◆ Problem requirements
Output every line of the records below word for word, leaving out the pictures.

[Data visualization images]
+++

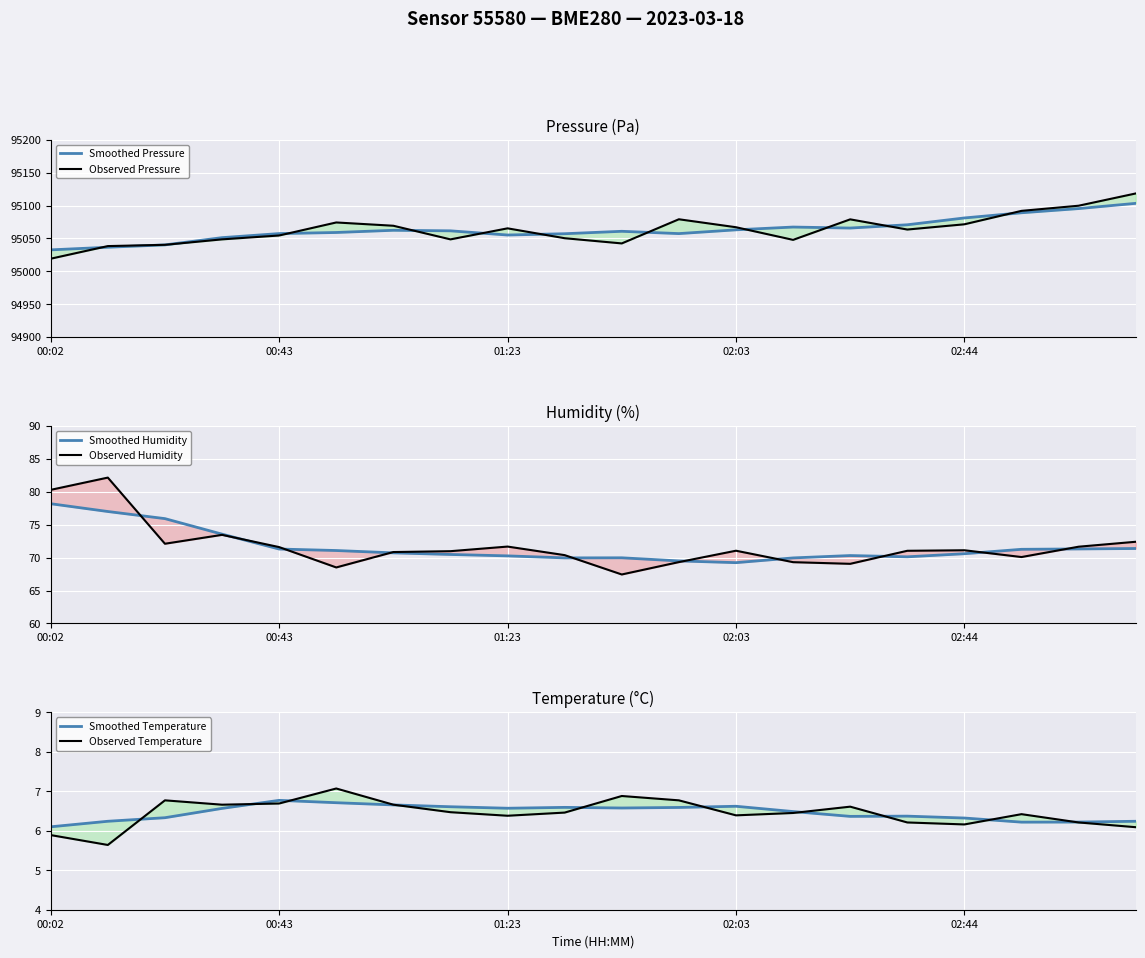

Rank the series by their maximum value, from lowest to highest.

Smoothed Temperature, Observed Temperature, Smoothed Humidity, Observed Humidity, Smoothed Pressure, Observed Pressure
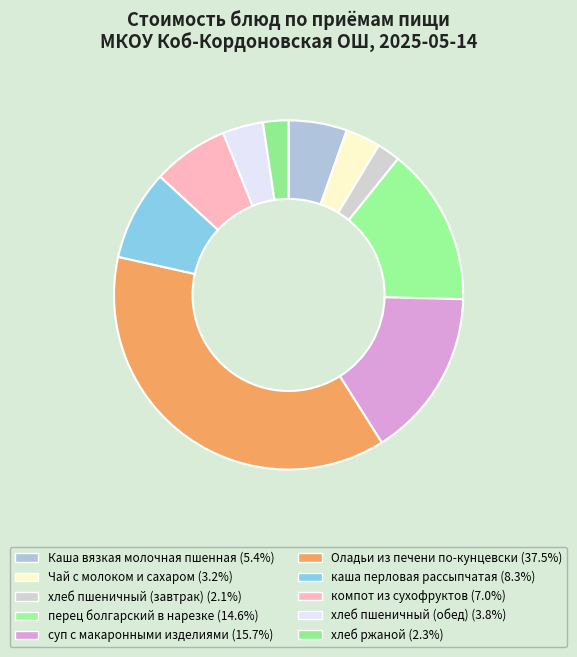

Approximately how many times larger is the value at Каша вязкая молочная пшенная compared to хлеб ржаной?

2.3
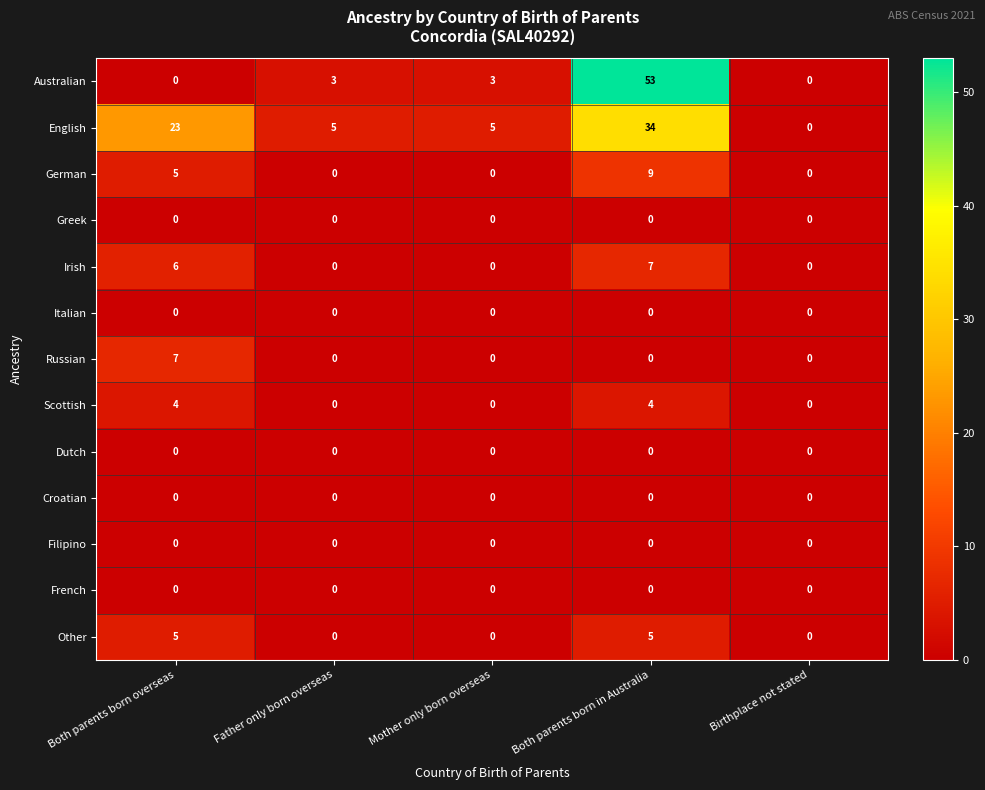

What is the maximum value shown in the chart?

53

+++

◆ Answer box
Rank the series by their maximum value, from lowest to highest.

Smoothed Temperature, Observed Temperature, Smoothed Humidity, Observed Humidity, Smoothed Pressure, Observed Pressure

Approximately how many times larger is the value at Каша вязкая молочная пшенная compared to хлеб ржаной?

2.3

What is the maximum value shown in the chart?

53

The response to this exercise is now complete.